- Work instructions
All that is needed is the listing, transcribed exactly and in full.

- Data to examine
□ □ □ □ □

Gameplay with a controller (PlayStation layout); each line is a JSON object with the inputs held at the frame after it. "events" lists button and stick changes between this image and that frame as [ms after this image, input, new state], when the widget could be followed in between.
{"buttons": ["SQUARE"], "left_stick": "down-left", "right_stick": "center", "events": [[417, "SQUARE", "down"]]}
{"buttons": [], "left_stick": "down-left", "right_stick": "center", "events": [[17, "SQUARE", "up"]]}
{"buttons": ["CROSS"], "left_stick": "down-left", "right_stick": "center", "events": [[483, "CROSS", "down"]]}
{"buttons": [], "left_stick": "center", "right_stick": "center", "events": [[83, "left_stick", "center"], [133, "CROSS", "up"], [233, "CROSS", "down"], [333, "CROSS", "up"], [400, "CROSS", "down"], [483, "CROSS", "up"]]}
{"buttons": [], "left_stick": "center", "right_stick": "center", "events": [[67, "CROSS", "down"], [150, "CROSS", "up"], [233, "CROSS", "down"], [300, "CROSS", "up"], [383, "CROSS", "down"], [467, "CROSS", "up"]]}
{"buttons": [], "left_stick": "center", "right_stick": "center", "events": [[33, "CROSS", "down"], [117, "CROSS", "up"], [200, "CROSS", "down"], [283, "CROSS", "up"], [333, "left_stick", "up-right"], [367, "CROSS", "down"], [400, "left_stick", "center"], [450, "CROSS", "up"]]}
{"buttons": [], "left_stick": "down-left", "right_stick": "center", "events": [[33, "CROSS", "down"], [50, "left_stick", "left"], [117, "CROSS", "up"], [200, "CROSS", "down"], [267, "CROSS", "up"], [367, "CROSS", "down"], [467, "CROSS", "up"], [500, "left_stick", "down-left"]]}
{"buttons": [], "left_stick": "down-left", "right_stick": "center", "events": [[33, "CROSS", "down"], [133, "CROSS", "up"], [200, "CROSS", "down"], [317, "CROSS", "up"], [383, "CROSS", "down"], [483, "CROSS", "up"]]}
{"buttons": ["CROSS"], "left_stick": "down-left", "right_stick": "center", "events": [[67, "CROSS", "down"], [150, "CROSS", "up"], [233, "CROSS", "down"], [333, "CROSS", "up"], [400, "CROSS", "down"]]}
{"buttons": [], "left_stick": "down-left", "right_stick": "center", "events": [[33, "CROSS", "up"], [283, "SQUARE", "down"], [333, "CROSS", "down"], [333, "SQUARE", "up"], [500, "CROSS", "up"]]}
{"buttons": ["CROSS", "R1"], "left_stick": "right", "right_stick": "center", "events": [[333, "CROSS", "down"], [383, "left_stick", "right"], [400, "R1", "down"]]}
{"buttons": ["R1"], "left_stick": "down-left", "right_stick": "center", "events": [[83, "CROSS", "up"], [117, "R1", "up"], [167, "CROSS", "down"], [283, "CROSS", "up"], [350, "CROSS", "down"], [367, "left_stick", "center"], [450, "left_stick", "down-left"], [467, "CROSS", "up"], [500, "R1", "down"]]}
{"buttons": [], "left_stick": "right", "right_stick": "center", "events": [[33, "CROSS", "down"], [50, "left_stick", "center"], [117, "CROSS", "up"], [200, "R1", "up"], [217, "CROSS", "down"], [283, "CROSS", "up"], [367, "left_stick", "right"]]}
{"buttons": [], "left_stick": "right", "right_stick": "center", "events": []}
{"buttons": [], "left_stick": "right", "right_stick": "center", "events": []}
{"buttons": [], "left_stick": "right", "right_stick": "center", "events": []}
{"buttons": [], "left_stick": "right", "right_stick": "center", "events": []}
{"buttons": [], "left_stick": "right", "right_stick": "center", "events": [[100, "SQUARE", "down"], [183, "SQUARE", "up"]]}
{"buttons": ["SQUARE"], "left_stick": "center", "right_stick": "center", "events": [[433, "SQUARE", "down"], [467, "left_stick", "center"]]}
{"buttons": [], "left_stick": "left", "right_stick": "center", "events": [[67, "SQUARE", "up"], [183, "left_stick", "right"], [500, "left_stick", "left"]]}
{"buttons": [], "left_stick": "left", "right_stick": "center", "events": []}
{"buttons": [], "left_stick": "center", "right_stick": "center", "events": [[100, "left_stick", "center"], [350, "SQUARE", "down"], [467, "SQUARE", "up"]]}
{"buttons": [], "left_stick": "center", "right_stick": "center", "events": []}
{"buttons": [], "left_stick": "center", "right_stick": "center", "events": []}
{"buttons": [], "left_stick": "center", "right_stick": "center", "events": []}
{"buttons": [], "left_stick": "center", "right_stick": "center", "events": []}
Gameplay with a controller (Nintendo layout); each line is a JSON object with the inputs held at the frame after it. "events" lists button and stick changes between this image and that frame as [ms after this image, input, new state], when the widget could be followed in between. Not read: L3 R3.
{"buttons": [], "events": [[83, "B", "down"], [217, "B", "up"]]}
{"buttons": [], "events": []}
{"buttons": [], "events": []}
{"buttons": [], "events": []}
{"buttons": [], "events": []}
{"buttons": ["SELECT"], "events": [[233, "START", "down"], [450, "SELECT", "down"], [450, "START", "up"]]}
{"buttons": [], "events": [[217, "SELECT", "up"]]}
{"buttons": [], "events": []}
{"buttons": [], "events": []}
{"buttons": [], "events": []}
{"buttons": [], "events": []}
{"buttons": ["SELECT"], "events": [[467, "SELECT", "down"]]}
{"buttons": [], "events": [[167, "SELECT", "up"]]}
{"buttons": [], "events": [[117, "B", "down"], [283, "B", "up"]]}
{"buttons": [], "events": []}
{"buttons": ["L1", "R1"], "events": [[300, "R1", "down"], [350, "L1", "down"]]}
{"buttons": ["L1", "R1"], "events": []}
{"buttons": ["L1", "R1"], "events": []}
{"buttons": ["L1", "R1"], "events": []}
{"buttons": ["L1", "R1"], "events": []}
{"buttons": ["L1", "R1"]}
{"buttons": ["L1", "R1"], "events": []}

□ □ □ □ □

- Solved problem
Gameplay with a controller (PlayStation layout); each line is a JSON object with the inputs held at the frame after it. "events" lists button and stick changes between this image and that frame as [ms after this image, input, new state], when the widget could be followed in between.
{"buttons": ["SQUARE"], "left_stick": "down-left", "right_stick": "center", "events": [[417, "SQUARE", "down"]]}
{"buttons": [], "left_stick": "down-left", "right_stick": "center", "events": [[17, "SQUARE", "up"]]}
{"buttons": ["CROSS"], "left_stick": "down-left", "right_stick": "center", "events": [[483, "CROSS", "down"]]}
{"buttons": [], "left_stick": "center", "right_stick": "center", "events": [[83, "left_stick", "center"], [133, "CROSS", "up"], [233, "CROSS", "down"], [333, "CROSS", "up"], [400, "CROSS", "down"], [483, "CROSS", "up"]]}
{"buttons": [], "left_stick": "center", "right_stick": "center", "events": [[67, "CROSS", "down"], [150, "CROSS", "up"], [233, "CROSS", "down"], [300, "CROSS", "up"], [383, "CROSS", "down"], [467, "CROSS", "up"]]}
{"buttons": [], "left_stick": "center", "right_stick": "center", "events": [[33, "CROSS", "down"], [117, "CROSS", "up"], [200, "CROSS", "down"], [283, "CROSS", "up"], [333, "left_stick", "up-right"], [367, "CROSS", "down"], [400, "left_stick", "center"], [450, "CROSS", "up"]]}
{"buttons": [], "left_stick": "down-left", "right_stick": "center", "events": [[33, "CROSS", "down"], [50, "left_stick", "left"], [117, "CROSS", "up"], [200, "CROSS", "down"], [267, "CROSS", "up"], [367, "CROSS", "down"], [467, "CROSS", "up"], [500, "left_stick", "down-left"]]}
{"buttons": [], "left_stick": "down-left", "right_stick": "center", "events": [[33, "CROSS", "down"], [133, "CROSS", "up"], [200, "CROSS", "down"], [317, "CROSS", "up"], [383, "CROSS", "down"], [483, "CROSS", "up"]]}
{"buttons": ["CROSS"], "left_stick": "down-left", "right_stick": "center", "events": [[67, "CROSS", "down"], [150, "CROSS", "up"], [233, "CROSS", "down"], [333, "CROSS", "up"], [400, "CROSS", "down"]]}
{"buttons": [], "left_stick": "down-left", "right_stick": "center", "events": [[33, "CROSS", "up"], [283, "SQUARE", "down"], [333, "CROSS", "down"], [333, "SQUARE", "up"], [500, "CROSS", "up"]]}
{"buttons": ["CROSS", "R1"], "left_stick": "right", "right_stick": "center", "events": [[333, "CROSS", "down"], [383, "left_stick", "right"], [400, "R1", "down"]]}
{"buttons": ["R1"], "left_stick": "down-left", "right_stick": "center", "events": [[83, "CROSS", "up"], [117, "R1", "up"], [167, "CROSS", "down"], [283, "CROSS", "up"], [350, "CROSS", "down"], [367, "left_stick", "center"], [450, "left_stick", "down-left"], [467, "CROSS", "up"], [500, "R1", "down"]]}
{"buttons": [], "left_stick": "right", "right_stick": "center", "events": [[33, "CROSS", "down"], [50, "left_stick", "center"], [117, "CROSS", "up"], [200, "R1", "up"], [217, "CROSS", "down"], [283, "CROSS", "up"], [367, "left_stick", "right"]]}
{"buttons": [], "left_stick": "right", "right_stick": "center", "events": []}
{"buttons": [], "left_stick": "right", "right_stick": "center", "events": []}
{"buttons": [], "left_stick": "right", "right_stick": "center", "events": []}
{"buttons": [], "left_stick": "right", "right_stick": "center", "events": []}
{"buttons": [], "left_stick": "right", "right_stick": "center", "events": [[100, "SQUARE", "down"], [183, "SQUARE", "up"]]}
{"buttons": ["SQUARE"], "left_stick": "center", "right_stick": "center", "events": [[433, "SQUARE", "down"], [467, "left_stick", "center"]]}
{"buttons": [], "left_stick": "left", "right_stick": "center", "events": [[67, "SQUARE", "up"], [183, "left_stick", "right"], [500, "left_stick", "left"]]}
{"buttons": [], "left_stick": "left", "right_stick": "center", "events": []}
{"buttons": [], "left_stick": "center", "right_stick": "center", "events": [[100, "left_stick", "center"], [350, "SQUARE", "down"], [467, "SQUARE", "up"]]}
{"buttons": [], "left_stick": "center", "right_stick": "center", "events": []}
{"buttons": [], "left_stick": "center", "right_stick": "center", "events": []}
{"buttons": [], "left_stick": "center", "right_stick": "center", "events": []}
{"buttons": [], "left_stick": "center", "right_stick": "center", "events": []}
Gameplay with a controller (Nintendo layout); each line is a JSON object with the inputs held at the frame after it. "events" lists button and stick changes between this image and that frame as [ms after this image, input, new state], when the widget could be followed in between. Not read: L3 R3.
{"buttons": [], "events": [[83, "B", "down"], [217, "B", "up"]]}
{"buttons": [], "events": []}
{"buttons": [], "events": []}
{"buttons": [], "events": []}
{"buttons": [], "events": []}
{"buttons": ["SELECT"], "events": [[233, "START", "down"], [450, "SELECT", "down"], [450, "START", "up"]]}
{"buttons": [], "events": [[217, "SELECT", "up"]]}
{"buttons": [], "events": []}
{"buttons": [], "events": []}
{"buttons": [], "events": []}
{"buttons": [], "events": []}
{"buttons": ["SELECT"], "events": [[467, "SELECT", "down"]]}
{"buttons": [], "events": [[167, "SELECT", "up"]]}
{"buttons": [], "events": [[117, "B", "down"], [283, "B", "up"]]}
{"buttons": [], "events": []}
{"buttons": ["L1", "R1"], "events": [[300, "R1", "down"], [350, "L1", "down"]]}
{"buttons": ["L1", "R1"], "events": []}
{"buttons": ["L1", "R1"], "events": []}
{"buttons": ["L1", "R1"], "events": []}
{"buttons": ["L1", "R1"], "events": []}
{"buttons": ["L1", "R1"]}
{"buttons": ["L1", "R1"], "events": []}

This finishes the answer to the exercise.